What to work on — Carry on the Epicor Budget Cap script write-up from its last line, keeping the same walkthrough format.

Script 459: Epicor Budget Cap

Purpose:

The Python script manages advertising campaigns by pausing them when the month-to-date (MTD) spend reaches the Epicor Monthly Budget, ensuring budget compliance.

To Elaborate

The Python script titled ‘Epicor Budget Cap’ is designed to manage advertising campaigns by monitoring their spending against a predefined monthly budget. The script aims to pause campaigns when their month-to-date (MTD) expenditure approaches or exceeds the Epicor Monthly Budget, factoring in a safety margin to account for system lag and non-linear spending patterns. It also recommends reactivating campaigns that have spent below the budget threshold, provided they were previously paused. This ensures that campaigns do not overspend while allowing flexibility to resume them if they are under budget. The script operates by analyzing campaign data, calculating MTD spend, and adjusting campaign statuses accordingly, thereby maintaining structured budget allocation (SBA) compliance.

Walking Through the Code

Initialization and Configuration:
- The script begins by setting a configurable parameter, BUDGET_CAP_SAFETY_MARGIN, which determines how close the MTD spend can get to the monthly budget before pausing campaigns.
- It checks whether the code is running on a server or locally, and if local, it loads data from a pickle file to initialize the dataSourceDict.
Data Preparation:
- The script prepares the data by filling missing values and converting necessary columns to appropriate data types.
- It calculates the MTD Epicor Spend for each campaign by summing the publisher costs grouped by Epicor ID.
Campaign Status Evaluation:
- Campaigns are evaluated for pausing if their MTD spend exceeds the monthly budget, adjusted by the safety margin, and they are currently active.
- Conversely, campaigns are evaluated for resuming if their MTD spend is below the budget threshold and they have a populated pause date.

Collected material —
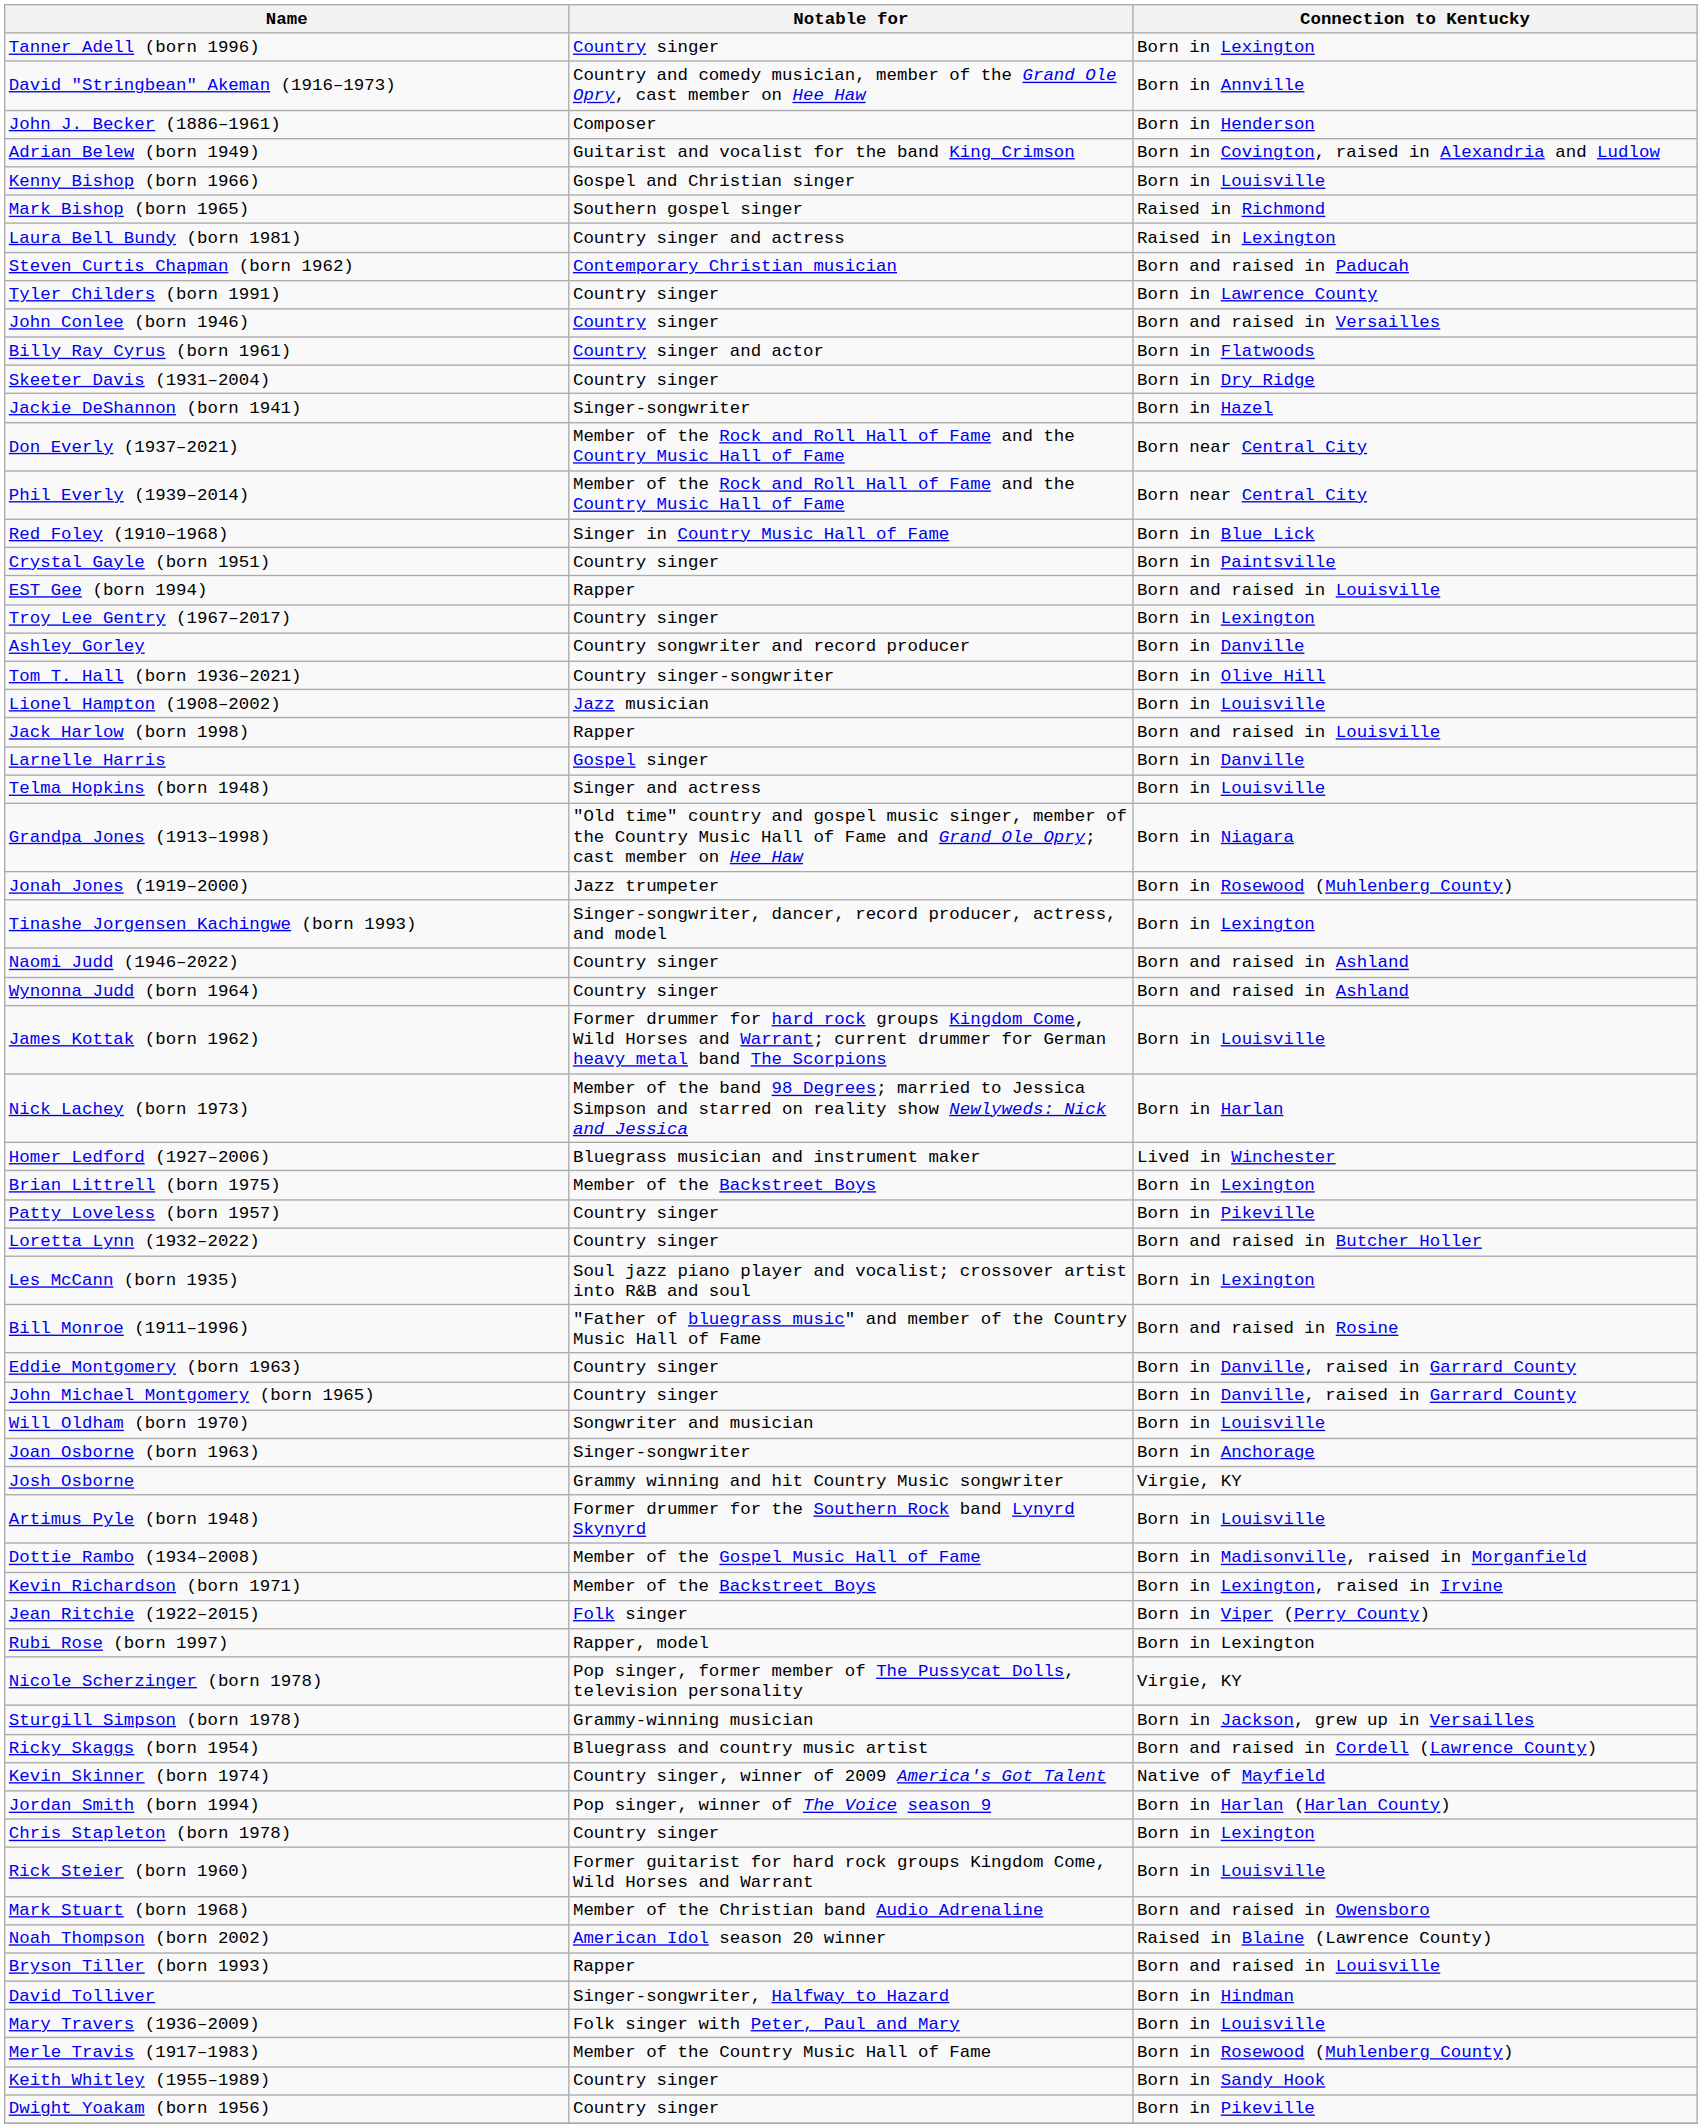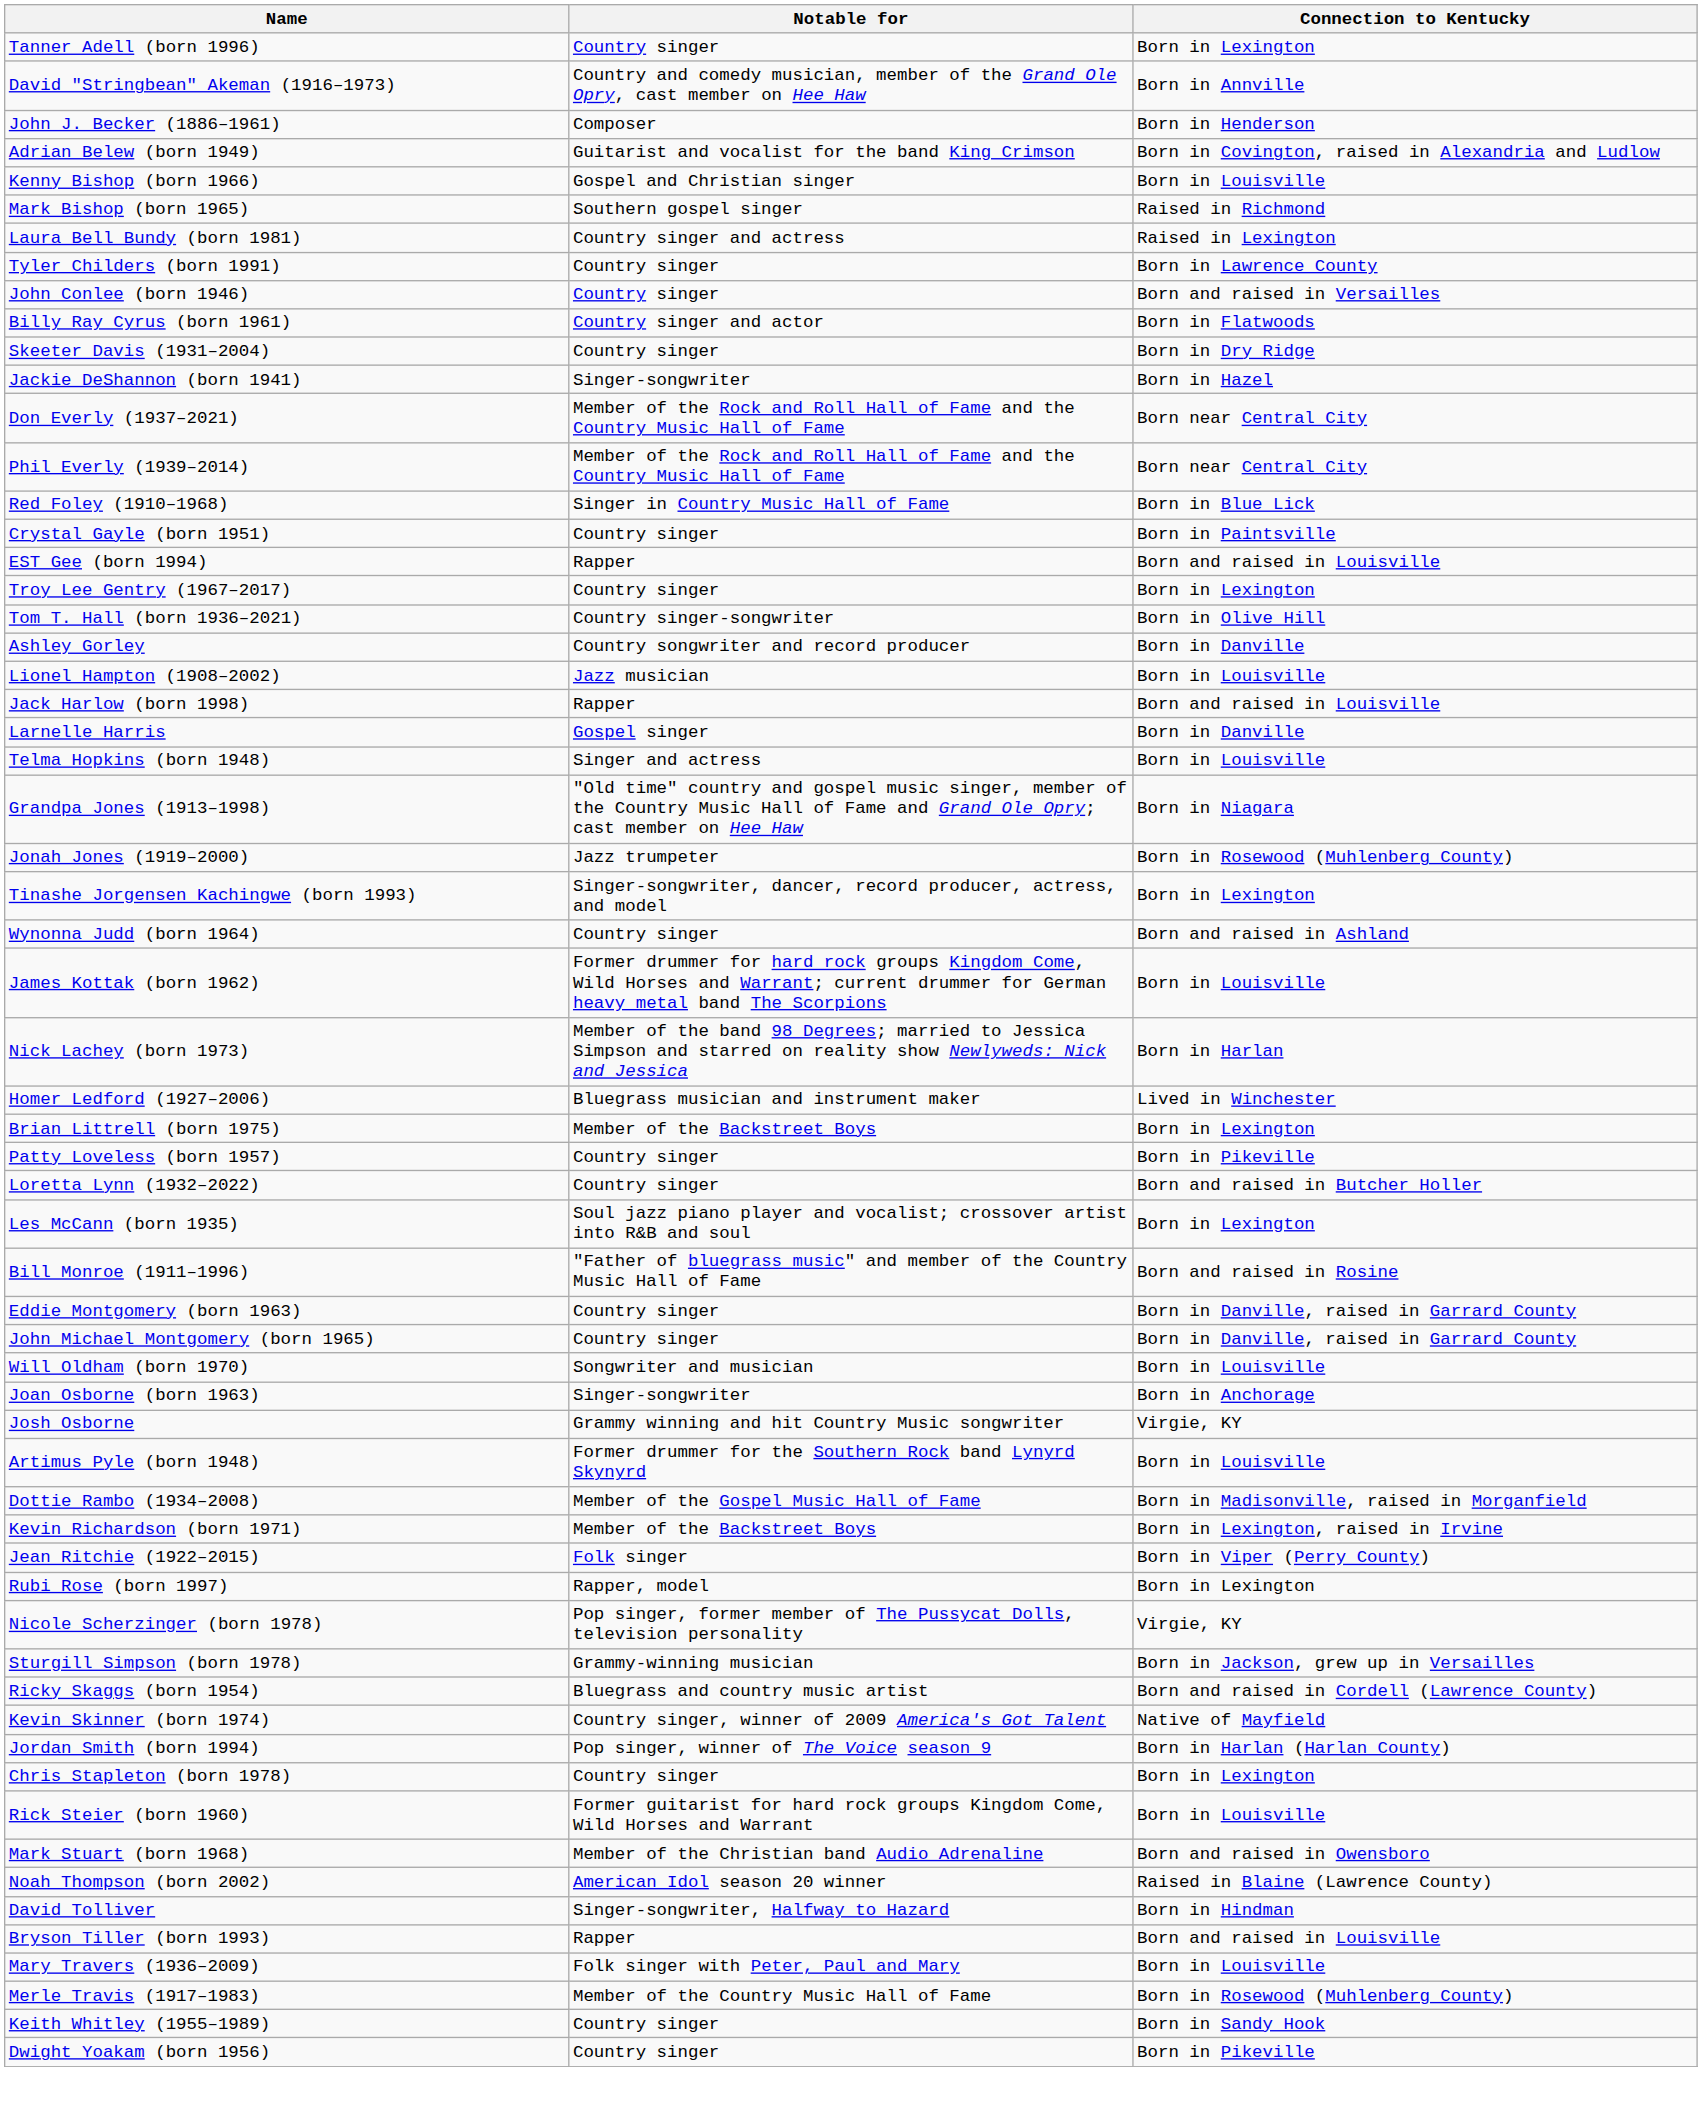- row: Steven Curtis Chapman (born 1962) | Contemporary Christian musician | Born and raised in Paducah
rows swapped: Ashley Gorley <-> Tom T. Hall (born 1936–2021)
- row: Naomi Judd (1946–2022) | Country singer | Born and raised in Ashland
rows swapped: Bryson Tiller (born 1993) <-> David Tolliver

The reply —
Status Update and Cleanup:
- The script updates the campaign status based on the evaluations, marking campaigns to pause or resume.
- It cleans up any orphaned pause dates to avoid confusion if a campaign is not paused.
Output Preparation:
- The script prepares the output by selecting changed rows and renaming columns for bulk processing.
- If running locally, it writes the output and debug information to CSV files for further analysis.

Vitals

Script ID : 459
Client ID / Customer ID: 1306917127 / 60268084
Action Type: Bulk Upload
Item Changed: Campaign
Output Columns: Account, Campaign, Status, SBA Recommended Status, SBA Pause Date
Linked Datasource: M1 Report
Reference Datasource: None
Owner: Michael Huang (mhuang@marinsoftware.com)
Created by Michael Huang on 2023-10-31 13:27
Last Updated by Michael Huang on 2024-03-08 22:12

> See it in Action

Python Code

##
## name: Epicor Budget Cap
## description:
##  Pause campaigns when MTD spend reaches Epicor Monthly Budget
## 
## author: Michael S. Huang
## created: 2023-10-31
## 

##### Configurable Param #####
# Define how close MTD spend can get to Monthly Budget before being Paused
#  - compensates for lag in system
#  - compendates for non-linearity in intraday spend
BUDGET_CAP_SAFETY_MARGIN = 0.02 # set to 2%
##############################


########### START - Local Mode Config ###########
# Step 1: Uncomment download_preview_input flag and run Preview successfully with the Datasources you want
download_preview_input=False
# Step 2: In MarinOne, go to Scripts -> Preview -> Logs, download 'dataSourceDict' pickle file, and update pickle_path below
pickle_path = '/Users/mhuang/Downloads/pickle/heartland_dental_cap_20240308.pkl'
# Step 3: Copy this script into local IDE with Python virtual env loaded with pandas and numpy.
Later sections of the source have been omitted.